In the navigator, select Dremio users under Settings to get an overview of all Dremio users created by an administrator of your Cumulocity IoT DataHub tenant.
The list of Dremio users with their corresponding properties is displayed. The context menu of each user provides actions to edit or delete a user.
If the initial configuration has not been completed yet, no users are shown. If the initial configuration has been completed, the list includes the Dremio API user configured in the initial configuration.
The username is a mandatory setting. It must be a unique value, that is, no other Dremio user has the same username. It consists of the tenant ID plus forward slash and a string with a minimum length of three, starting with a character, and consisting of numbers, characters, dash, or underline. For example, the username may be t47110815/myUser
.
The first name, last name, and email of a Dremio user are optional settings.
During the initial configuration of Cumulocity IoT DataHub, a so-called source in Dremio is created, which connects Dremio with the data lake. Additionally, a so-called space is created in Dremio, in which Dremio artifacts like views can be organized.

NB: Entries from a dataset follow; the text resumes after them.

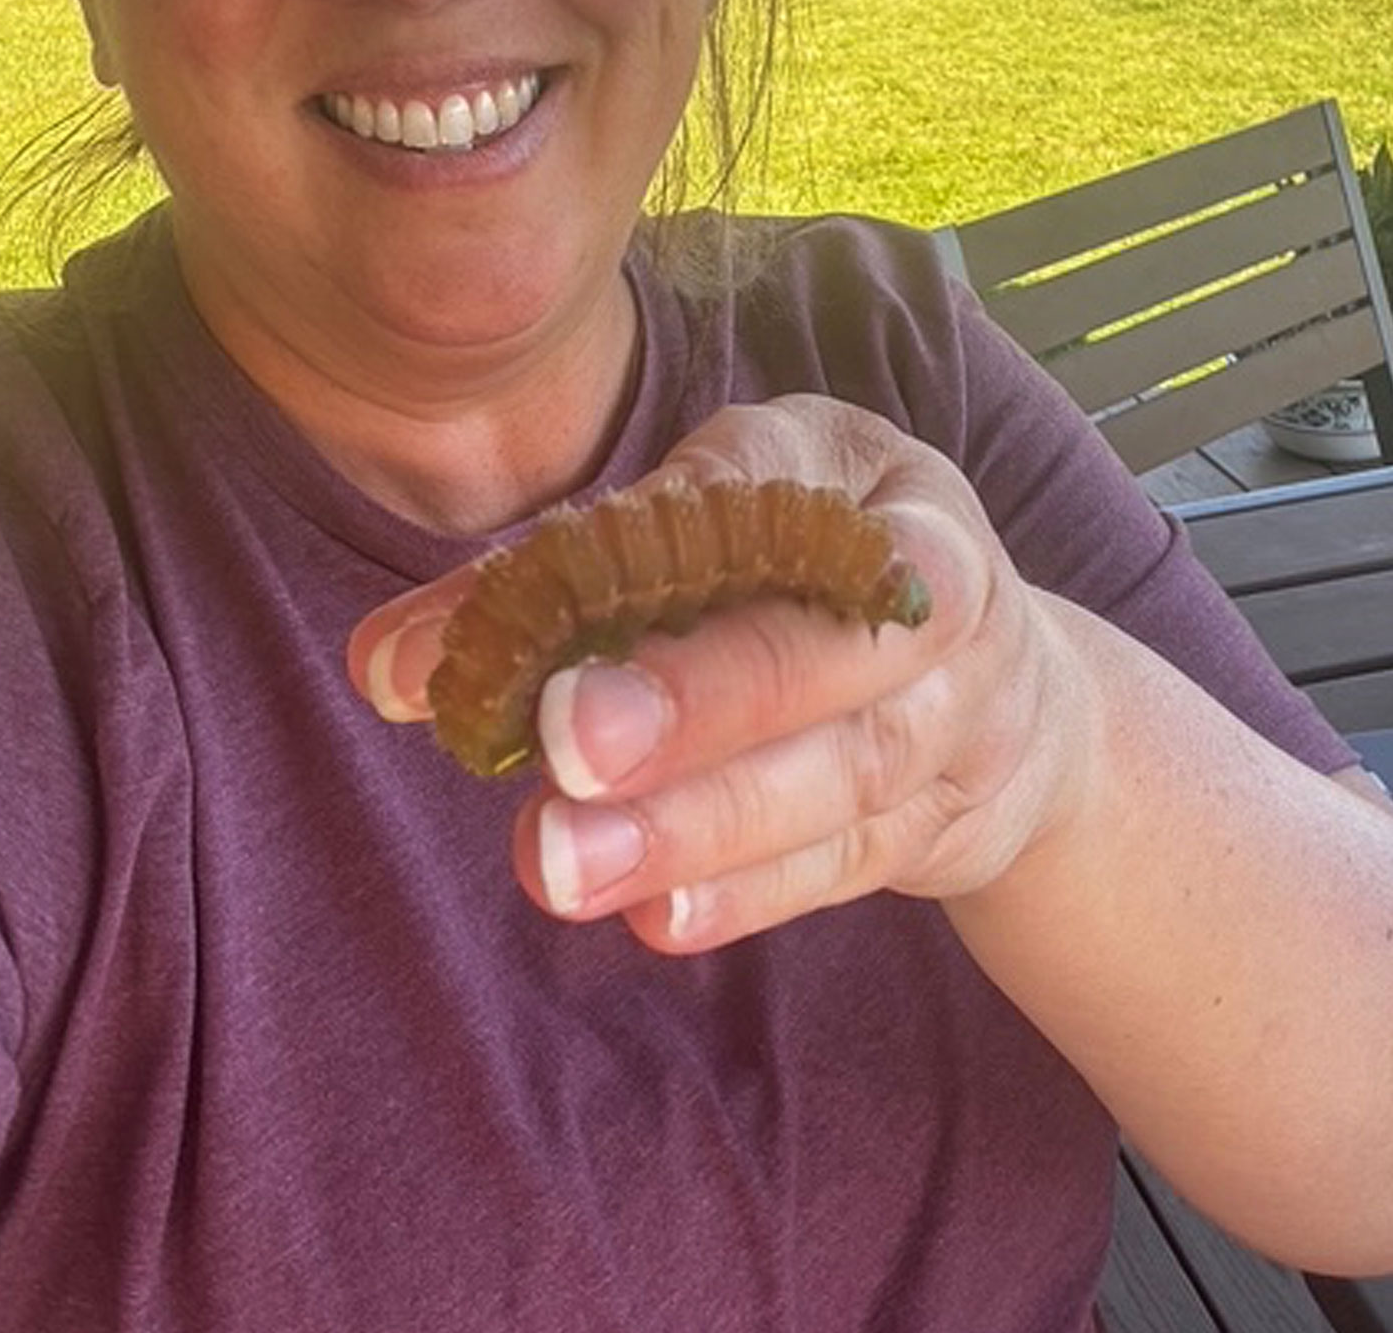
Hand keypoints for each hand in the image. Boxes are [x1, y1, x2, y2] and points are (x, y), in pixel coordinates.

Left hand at [347, 395, 1098, 951]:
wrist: (1007, 695)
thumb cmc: (818, 572)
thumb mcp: (727, 518)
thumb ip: (570, 574)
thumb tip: (386, 663)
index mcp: (866, 477)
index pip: (753, 493)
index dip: (638, 548)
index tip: (526, 614)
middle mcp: (935, 589)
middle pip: (821, 646)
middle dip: (696, 699)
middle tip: (563, 745)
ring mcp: (956, 715)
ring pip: (841, 769)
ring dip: (700, 821)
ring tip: (564, 862)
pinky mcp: (941, 821)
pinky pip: (851, 861)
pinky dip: (754, 893)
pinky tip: (656, 916)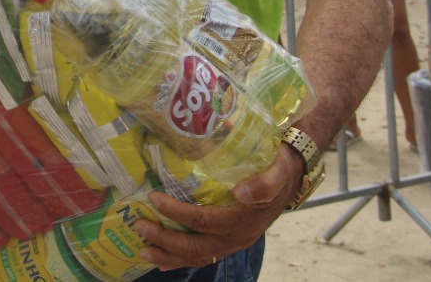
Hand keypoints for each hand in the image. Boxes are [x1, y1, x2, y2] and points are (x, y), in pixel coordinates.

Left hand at [134, 145, 301, 269]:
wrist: (291, 175)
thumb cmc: (277, 170)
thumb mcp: (275, 172)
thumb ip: (263, 184)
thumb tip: (242, 192)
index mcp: (243, 221)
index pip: (202, 221)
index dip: (175, 212)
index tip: (153, 198)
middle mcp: (238, 237)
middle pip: (195, 247)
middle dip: (165, 240)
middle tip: (139, 226)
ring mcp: (233, 242)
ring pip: (198, 257)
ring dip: (169, 256)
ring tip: (143, 251)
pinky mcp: (229, 241)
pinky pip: (203, 256)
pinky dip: (181, 259)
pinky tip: (163, 261)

The Dremio user can be assigned additional permissions for the data lake source and the space. If the user has the permission for the data lake source assigned, the user can manage grants on that source for other users as well. The same applies to the space permission. Data lake permission and space permission are independent of each other; the setting of one permission does not affect the setting of the other.

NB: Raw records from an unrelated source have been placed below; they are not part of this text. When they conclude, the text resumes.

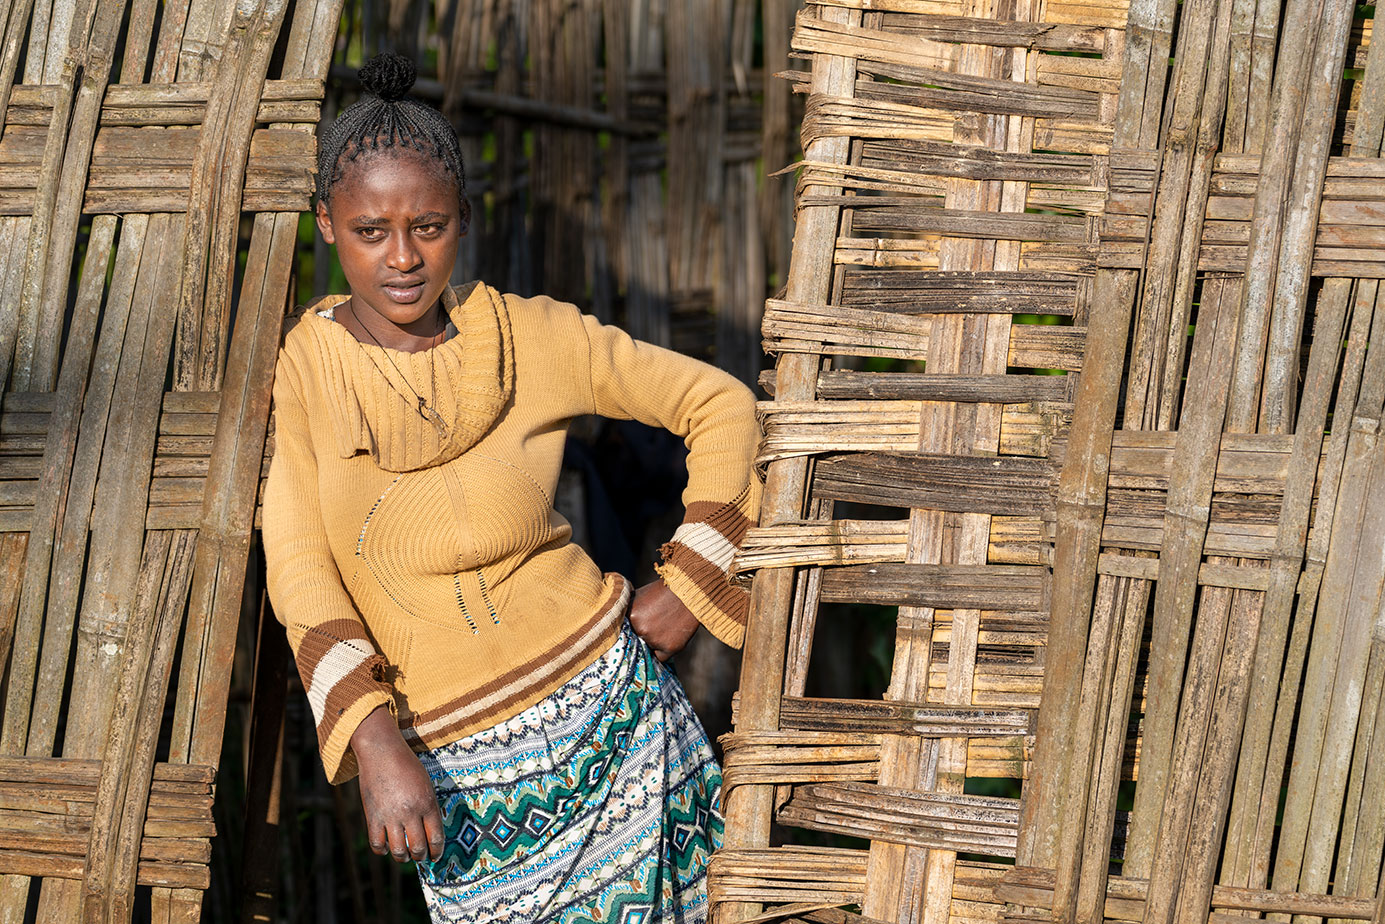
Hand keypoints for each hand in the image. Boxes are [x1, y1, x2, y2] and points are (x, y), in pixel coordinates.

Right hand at [351, 706, 444, 863]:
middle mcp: (410, 813)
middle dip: (421, 856)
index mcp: (427, 803)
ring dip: (404, 857)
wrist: (382, 752)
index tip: (435, 856)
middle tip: (420, 856)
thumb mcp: (426, 784)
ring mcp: (390, 816)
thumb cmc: (407, 765)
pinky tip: (387, 847)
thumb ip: (428, 807)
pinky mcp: (373, 816)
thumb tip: (429, 831)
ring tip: (405, 855)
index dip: (437, 851)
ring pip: (399, 851)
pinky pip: (377, 844)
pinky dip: (383, 850)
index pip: (436, 838)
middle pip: (418, 848)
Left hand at [628, 580, 699, 661]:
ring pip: (648, 649)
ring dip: (654, 643)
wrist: (689, 591)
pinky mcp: (669, 648)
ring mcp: (654, 639)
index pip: (623, 633)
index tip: (633, 631)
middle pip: (636, 642)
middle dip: (642, 637)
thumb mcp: (639, 596)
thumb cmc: (663, 592)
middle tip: (653, 626)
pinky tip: (670, 637)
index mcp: (630, 615)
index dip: (630, 632)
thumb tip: (619, 624)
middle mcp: (640, 629)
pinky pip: (660, 657)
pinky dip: (664, 651)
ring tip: (665, 627)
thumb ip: (629, 611)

Having the corresponding permission assigned, the user can grant other Dremio users, which do not necessarily relate to Cumulocity IoT DataHub, different permissions on the data lake source or the space, for example, for reading data from the data lake or creating a table in the data lake.
For example, IoT data has been offloaded to the data lake using Cumulocity IoT DataHub. A data scientist from a different business unit now wants to access the data lake contents. A Dremio account needs to be created for the data scientist. Then, a Dremio user created by Cumulocity IoT DataHub, having the data lake permission, grants read access on the data lake source to the Dremio account of the data scientist.

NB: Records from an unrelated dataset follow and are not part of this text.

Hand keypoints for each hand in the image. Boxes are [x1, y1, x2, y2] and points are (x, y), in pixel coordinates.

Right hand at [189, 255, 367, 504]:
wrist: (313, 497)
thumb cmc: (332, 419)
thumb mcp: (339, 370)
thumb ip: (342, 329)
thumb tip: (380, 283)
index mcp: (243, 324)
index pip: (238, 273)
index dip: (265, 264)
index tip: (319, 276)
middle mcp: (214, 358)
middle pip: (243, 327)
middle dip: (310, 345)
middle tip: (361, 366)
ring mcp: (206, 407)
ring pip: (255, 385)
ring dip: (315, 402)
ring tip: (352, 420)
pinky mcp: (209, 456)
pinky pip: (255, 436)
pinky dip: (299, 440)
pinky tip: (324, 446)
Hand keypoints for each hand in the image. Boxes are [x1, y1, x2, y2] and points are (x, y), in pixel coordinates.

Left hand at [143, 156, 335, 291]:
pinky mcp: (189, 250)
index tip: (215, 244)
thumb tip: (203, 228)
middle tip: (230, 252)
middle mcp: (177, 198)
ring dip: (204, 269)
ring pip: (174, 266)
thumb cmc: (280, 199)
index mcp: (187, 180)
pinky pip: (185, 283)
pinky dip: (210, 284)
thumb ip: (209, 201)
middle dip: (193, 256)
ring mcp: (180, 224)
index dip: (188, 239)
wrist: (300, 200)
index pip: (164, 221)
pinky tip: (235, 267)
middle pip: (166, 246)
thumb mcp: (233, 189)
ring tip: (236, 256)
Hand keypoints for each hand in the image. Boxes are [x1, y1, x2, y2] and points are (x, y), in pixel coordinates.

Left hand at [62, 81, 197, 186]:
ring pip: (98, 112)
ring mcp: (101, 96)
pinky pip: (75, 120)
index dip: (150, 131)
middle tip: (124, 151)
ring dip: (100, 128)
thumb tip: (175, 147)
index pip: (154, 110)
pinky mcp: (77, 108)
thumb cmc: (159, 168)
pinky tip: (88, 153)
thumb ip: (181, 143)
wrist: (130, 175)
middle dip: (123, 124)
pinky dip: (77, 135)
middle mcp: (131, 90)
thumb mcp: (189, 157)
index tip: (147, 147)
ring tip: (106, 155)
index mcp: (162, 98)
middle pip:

For each user, including the Dremio API user, the manage grants
permissions on data lake and space are initially not set.
The password must have at least 8 characters with at least one letter and one number.
To add a Dremio user, select Dremio users under Settings and click Add user at the right of the top menu bar. In the editor, provide the corresponding Dremio user properties.
Click Save to save the settings and create the new user. Click Cancel to cancel the creation of the user.
The Dremio user section under Settings displays the list of users. For each user, there is a context menu on the right side. Select Edit from that menu to edit a user. Except for the username, all settings can be changed. The password can also optionally be changed by clicking Change password. Click Save to apply the new settings.
In the context menu of the Dremio user list, select Delete and click Confirm in the subsequent confirmation dialog to delete a Dremio user. The Dremio API user defined in the initial configuration cannot be deleted that way. This user can only be deleted if the settings under Initial configuration are deleted. In the latter case, all Dremio users associated with this Cumulocity IoT DataHub instance are deleted.